Pela Constituição de 1988, a tortura é crime prescritível, mas o Brasil é signatário de convenções internacionais que consideram esse crime imprescritível. Ministros do atual governo almejam uma mudança constitucional para alterar o teor da vigente Lei da Anistia. Um direito deles. Cabe ao Congresso decidir se acata ou não tal proposta. Outros ministros se opõem, por temerem possível reação armada dos militares.
Esse temor "per se" é uma prova de que não há um firme controle civil democrático sobre os militares. Afinal, o presidente da República é o comandante em chefe das Forças Armadas.
O momento da apresentação da proposta da criação da comissão da verdade foi o pior possível, por ser ano eleitoral. Lula abriu a discussão sobre tema tão complexo exatamente em seu último ano de governo. Resultado: setores da oposição detectaram que o projeto prejudica a candidatura da ministra Dilma Rousseff, que militou em organização armada clandestina durante o regime militar.
Foram precisos 25 anos para o surgimento de uma proposta concreta para a criação de um comissão da verdade. Não conheço outro país que tenha demorado tanto a dar esse passo fundamental para a contagem da história verdadeira do país. Todavia, ao contrário de Chile, Peru e África do Sul, não foi proposta uma comissão da verdade e reconciliação. Apenas de verdade. Por quê?
Isso levanta suspeitas do lado militar de que, no fundo, o governo brasileiro estaria mais interessado numa revanche do que em fazer justiça.
Essa desconfiança acentua-se quando o documento governamental menciona como um de seus objetivos estratégicos "promover a apuração e o esclarecimento das violações praticadas no contexto da repressão política ocorrida no Brasil". Poderia ser usada a expressão "conflito político", para deixar claro que a apuração seria para ambos os lados, ajudando na reconciliação nacional.
Uma contribuição da Comissão da Verdade e Reconciliação da África do Sul foi não ter feito distinção moral entre violações aos direitos humanos.
Foi estabelecida uma equivalência legal entre os perpetradores, de ambos os lados, dessas violações.

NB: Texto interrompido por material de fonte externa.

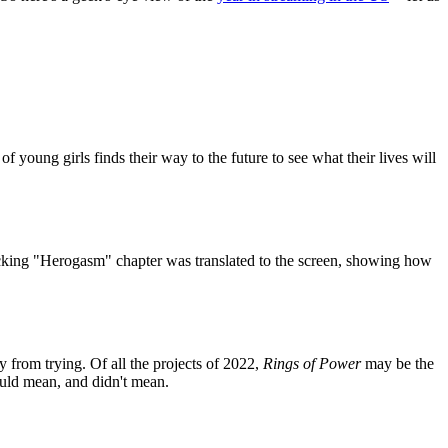
young girls finds their way to the future to see what their lives will
shocking "Herogasm" chapter was translated to the screen, showing how
y from trying. Of all the projects of 2022,
Rings of Power
may be the
ould mean, and didn't mean.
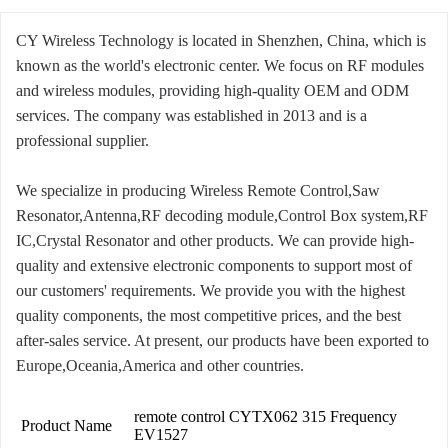
CY Wireless Technology is located in Shenzhen, China, which is
known as the world's electronic center. We focus on RF modules
and wireless modules, providing high-quality OEM and ODM
services. The company was established in 2013 and is a
professional supplier.
We specialize in producing Wireless Remote Control,Saw
Resonator,Antenna,RF decoding module,Control Box system,RF
IC,Crystal Resonator and other products. We can provide high-
quality and extensive electronic components to support most of
our customers' requirements. We provide you with the highest
quality components, the most competitive prices, and the best
after-sales service. At present, our products have been exported to
Europe,Oceania,America and other countries.
remote control CYTX062 315 Frequency
Product Name
EV1527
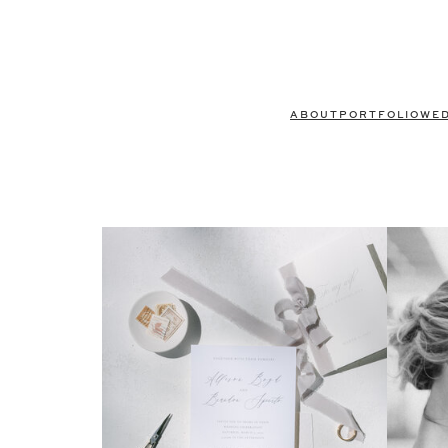
ABOUT
PORTFOLIO
WE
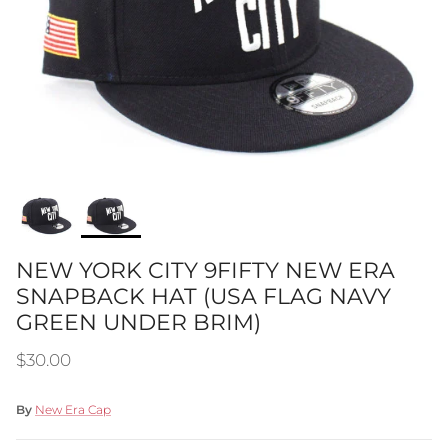
NEW YORK CITY 9FIFTY NEW ERA
SNAPBACK HAT (USA FLAG NAVY
GREEN UNDER BRIM)
Regular price
$30.00
By
New Era Cap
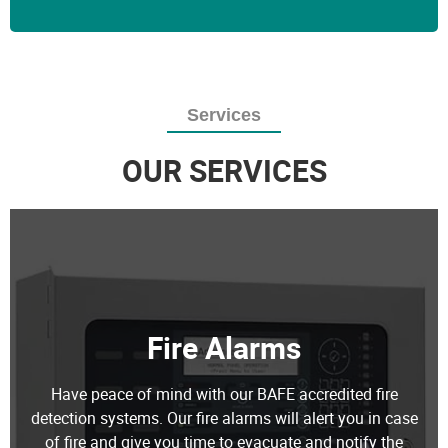
Services
OUR SERVICES
Fire Alarms
Have peace of mind with our BAFE accredited fire
detection systems. Our fire alarms will alert you in case
of fire and give you time to evacuate and notify the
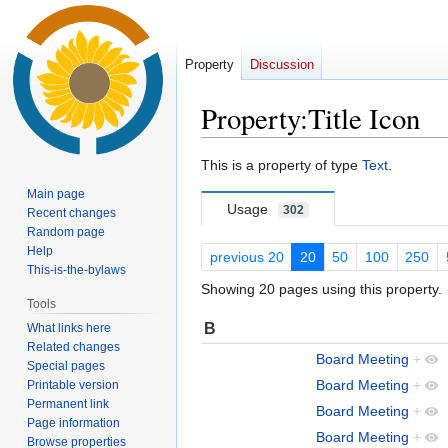
Property
Discussion
Property:Title Icon
Jump
Jump
This is a property of type
Text
.
to
to
Main page
navigation
search
Usage
302
Recent changes
Random page
Help
previous 20
20
50
100
250
This-is-the-bylaws
Showing 20 pages using this property.
Tools
B
What links here
Related changes
Board Meeting
+
Special pages
Board Meeting
+
Printable version
Permanent link
Board Meeting
+
Page information
Board Meeting
+
Browse properties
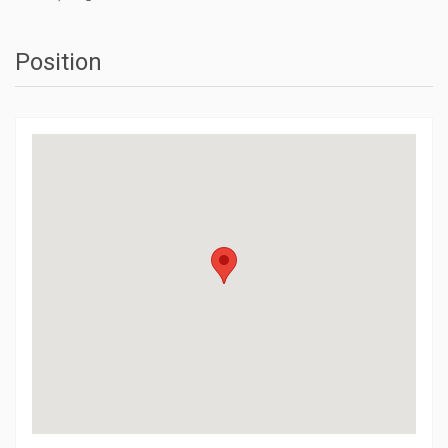
Position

O arcebispo Desmond Tutu, presidente dessa comissão, deixou claro que ninguém detinha carta branca para usar o método de ação que mais lhe conviesse.
No Brasil, os militares acreditam que lutaram uma "guerra justa" ("jus ad bellum") contra o surgimento de uma ditadura comunista. A oposição também acreditava na justeza de sua pugna. Há várias verdades em jogo que precisam ser discutidas democraticamente. Corre-se o risco de perdermos uma chance de ouro no avanço desse frutífero debate.
JORGE ZAVERUCHA, doutor em ciência política pela Universidade de Chicago (EUA), é coordenador do Núcleo de Estudos de Instituições Coercitivas e da Criminalidade da Universidade Federal de Pernambuco. É autor de "FHC, Forças Armadas e Polícia: Entre o Autoritarismo e a Democracia", entre outras obras.